Study Design Considerations (for Investigators)

• Populations:

  • Metabolic: Adults with visceral adiposity, dyslipidemia, or prediabetes (mechanistic cohorts).

  • Geroscience: Older adults with declining muscle function (exploratory).

• Core endpoints:

  • Body composition: DXA/CT fat distribution; adipocyte histomorphometry (preclinical).

  • Biochemistry: NAD⁺, NAM, 1-MNA, SAM/SAH, lipid panels, glucose/insulin indices.

  • Function: Grip strength, gait speed, isokinetic knee torque; muscle stem-cell activity (preclinical).

  • Systems biology: Microbiome profiles and metabolomics to track network-level responses. PubMed+1Nature

• Controls & comparators: Vehicle; diet only; exercise only; NNMT inhibitor + lifestyle to quantify additivity/synergy.

• Exposure & PK/PD: Rodent studies used systemic administration (e.g., 20 mg/kg t.i.d. in mice); translation requires allometric scaling, human PK, and exposure–response modeling before ethical trials. PubMed

Safety, Tolerability & Practical Expectations (Research Context)

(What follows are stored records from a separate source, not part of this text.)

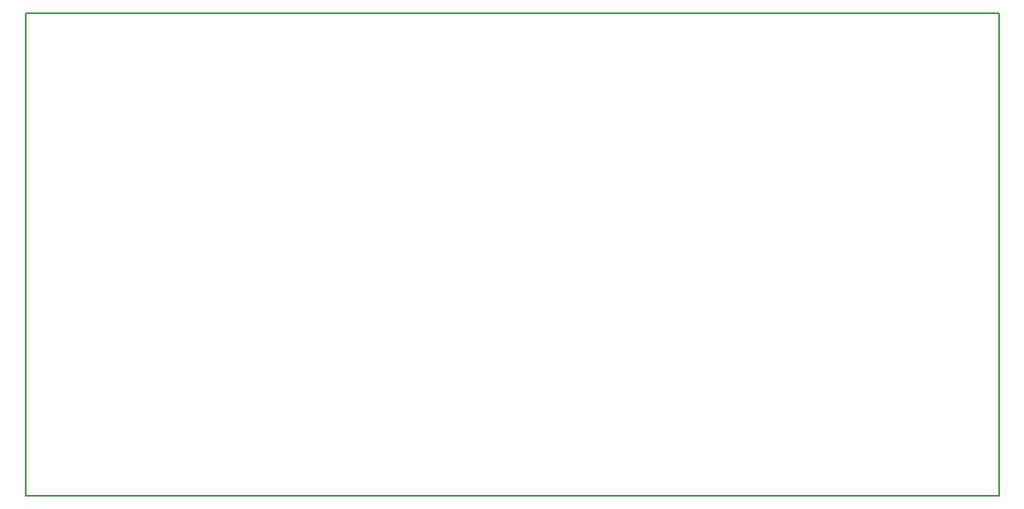
<source format=gbr>
%FSLAX44Y44*%
%MOMM*%
G71*
G01*
G75*
G04 Layer_Color=8388736*
%ADD10R,1.1000X1.4000*%
%ADD11R,1.3000X1.4000*%
%ADD12R,1.4000X5.2000*%
%ADD13R,1.7000X2.0000*%
%ADD14R,1.4000X1.0000*%
%ADD15C,0.5000*%
%ADD16C,0.2000*%
%ADD17C,2.0000*%
%ADD18C,0.6500*%
%ADD19C,0.6500*%
%ADD20C,0.3000*%
%ADD21C,3.7000*%
%ADD22C,1.5000*%
%ADD23R,1.5000X1.5000*%
%ADD24P,1.8401X8X22.5*%
%ADD25C,1.7000*%
%ADD26C,3.0000*%
%ADD27C,4.0000*%
%ADD28C,2.5400*%
%ADD29C,1.5748*%
%ADD30P,1.7046X8X112.5*%
%ADD31O,1.5240X2.5400*%
%ADD32C,1.3508*%
%ADD33R,1.3508X1.3508*%
%ADD34C,1.0000*%
%ADD35C,1.6000*%
%ADD36C,0.8000*%
%ADD37C,1.2700*%
%ADD38R,1.6000X1.6000*%
%ADD39C,0.4000*%
%ADD40C,0.7000*%
%ADD41C,0.2540*%
%ADD42C,0.1524*%
%ADD43C,0.1500*%
%ADD44C,0.2032*%
%ADD45C,0.3048*%
%ADD46R,1.3032X1.6032*%
%ADD47R,1.5032X1.6032*%
%ADD48R,1.6032X5.4032*%
%ADD49R,1.9032X2.2032*%
%ADD50R,1.6032X1.2032*%
%ADD51C,3.9032*%
%ADD52C,1.7032*%
%ADD53R,1.7032X1.7032*%
%ADD54P,2.0600X8X22.5*%
%ADD55C,1.9032*%
%ADD56C,3.2032*%
%ADD57C,4.2032*%
%ADD58C,2.7432*%
%ADD59C,1.7780*%
%ADD60P,1.9245X8X112.5*%
%ADD61O,1.7272X2.7432*%
%ADD62C,1.5540*%
%ADD63R,1.5540X1.5540*%
%ADD64C,1.2032*%
%ADD65C,1.8032*%
%ADD66C,1.0032*%
%ADD67C,1.4732*%
%ADD68R,1.8032X1.8032*%
D16*
X3000Y3000D02*
Y3810D01*
Y497000D01*
X997000D01*
Y495300D02*
Y497000D01*
Y3000D02*
Y495300D01*
X3000Y3000D02*
X997000D01*
M02*

</source>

• Rodent observations: In DIO mice, 5-amino-1MQ lowered adiposity and cholesterol without reducing food intake and without overt adverse effects reported in the study period. PubMed

• Human data gap: There are no published clinical safety datasets specific to 5-amino-1MQ. Given NNMT’s role at the intersection of NAD⁺ metabolism and methylation, human protocols should include hepatic panels, methylation markers (SAM/SAH), lipid/glucose indices, and off-target/epigenetic assessments. Frontiers

• Magnitude & timeline: In models where NNMT is inhibited, adiposity and functional changes accrue over weeks; adjunct diet/exercise may enhance effects. Human magnitude and durability remain unknown. NaturePubMed

Limitations & Open Questions

• Translational biology: Will adipocyte NAD⁺/SAM shifts seen in vitro reproduce in human white and brown fat and liver at tolerable exposures? PubMed

• Epigenetic breadth: To what extent does restoring methylation potential re-pattern chromatin in target vs. off-target tissues? PMC

• Comparative strategies: How does NNMT inhibition compare—or combine—with NAD⁺ precursors or exercise across endpoints like VAT, hepatic fat, and muscle function? PubMed

Conclusion

5-amino-1MQ offers a mechanistically coherent approach to modulating NAD⁺ metabolism, methylation balance, and lipid storage via selective NNMT inhibition. Across preclinical systems, it reduces adiposity, improves lipid profiles, raises NAD⁺/SAM, and enhances muscle function in aged mice—especially when paired with lifestyle interventions. The next essential step is well-controlled human pharmacology to establish exposure, safety, and efficacy relative to diet and exercise alone. PubMed+1Nature

Key Citations (medical/research sources)

1. Small-molecule NNMT inhibition with 5-amino-1MQ (cells & DIO mice): Neelakantan H, et al. Biochem Pharmacol. 2018;147:141-152. Free full text. PubMed

2. Target validity (genetic): Kraus D, et al. Nature. 2014;508:258-262. NNMT knockdown protects against diet-induced obesity. PubMed

3. Mechanism—methylation sink & epigenetics: Ulanovskaya OA, et al. Nat Chem Biol. 2013;9(5):300-306. PMC

4. Review—NNMT in obesity & T2D (includes 5-amino-1MQ context): Liu JR, et al. Biomed Res Int. 2021:9924314. PMC

5. Review—NNMT as a pharmacological target: Sun WD, et al. Front Pharmacol. 2024;15:1410479. PMC

6. Diet adjacency & microbiome with NNMTi (5-amino-1MQ): Dimet-Wiley A, et al. Sci Rep. 2022;12:484. Nature

7. Muscle function & regeneration in aged mice with NNMTi: Dimet-Wiley A, et al. Sci Rep. 2024;14:15554. PubMed

Legal Disclaimer

This article is for research and educational purposes only. 5-amino-1MQ is not approved by the U.S. Food and Drug Administration (FDA) or other regulatory authorities for diagnosis, treatment, cure, or prevention of any disease. Any investigation should occur exclusively within controlled research settings and in compliance with applicable laws, ethics oversight, and good clinical/laboratory practice.